Buy a trash can and plastic bags to line it with (or re-use grocery bags). Make a schedule for you and your roommates to take it out, which is lame but better than having to deal with roaches. If you take dishes from the dining halls, please return them at some point before they get crusty or the milk curdles into cheese (in college, my friend saw this in a guy's room and she did not hook up with him). You should at least have a hamper to collect your dirty underthings. And launder your sheets at least a month. We know your parents did it for you at home. Do better.

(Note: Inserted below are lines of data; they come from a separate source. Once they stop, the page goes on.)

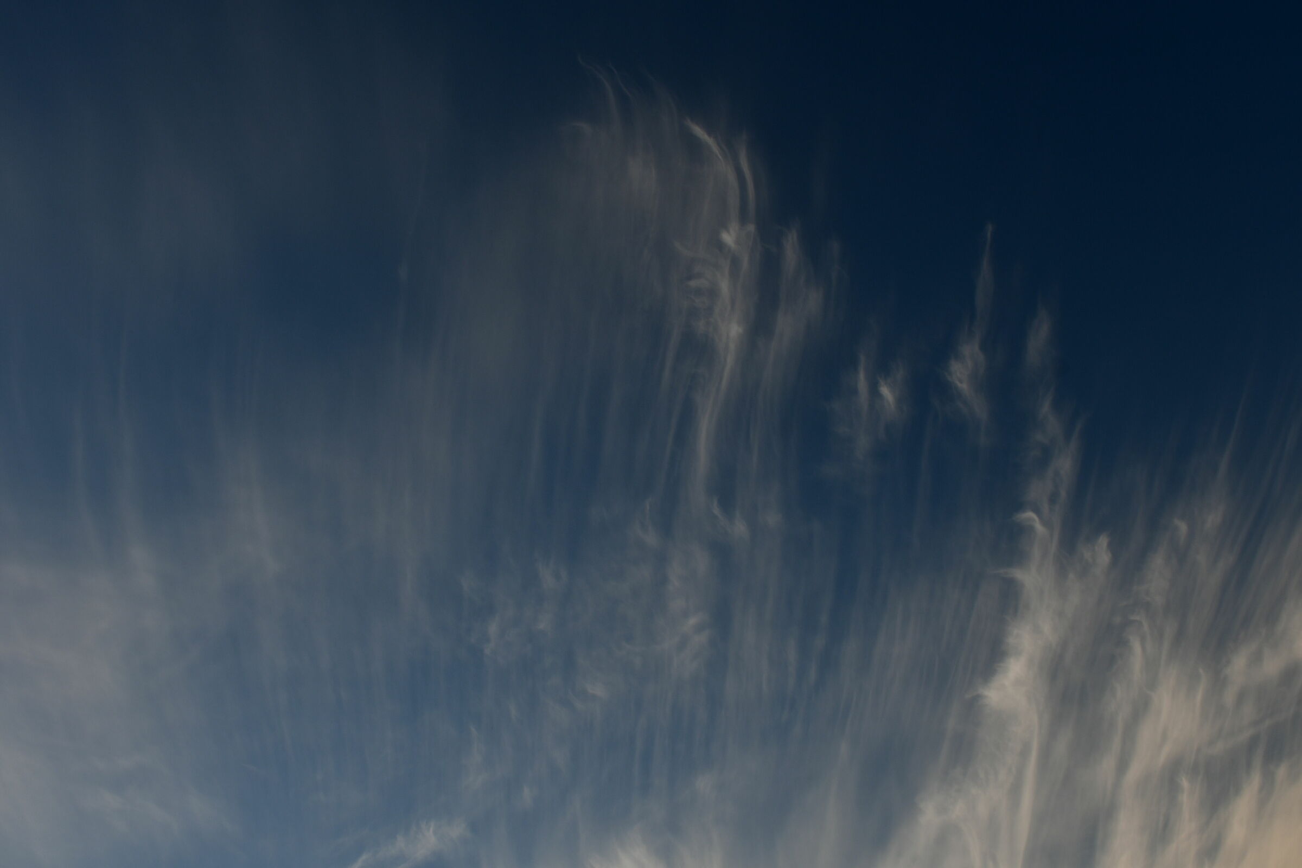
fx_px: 1627
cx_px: 651
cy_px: 434
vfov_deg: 29.9
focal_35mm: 45
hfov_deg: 43.6
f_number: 8
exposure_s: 1/200
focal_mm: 30
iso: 100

In college, two of my best friends took me candle shopping with them with the express purpose of divining the scent that would most make me "wanna fuck." While there is truly no candle on earth that can do that, having a candle is at least a way of masking truly unpleasant scents. For colleges that ban candles because they're a fire hazard, lots of candle brands have corresponding diffuser offerings. Be careful with certain aerosolized air fresheners that might be bad for you.
If you're somehow a lucky bastard with a bathroom in your dorm, or shared by a few friends in a communal living space, Poo Pourri is pretty nice, and makes your shit smell like lemon drops.
If you play a sport, for the love of everyone's nose, please have at least two sets of your uniform so that you can wash it in the intervening time. Put the smelly one in a ziplock bag so the scent doesn't waft.
If you're going to hook up in your room, everyone you share a wall with will appreciate hearing something other than your sex noises. Even a laptop playing music will suffice, but some sort of external speaker is better. As for what you should listen to, well, you can do more than relax/study to lofi hip-hop radio.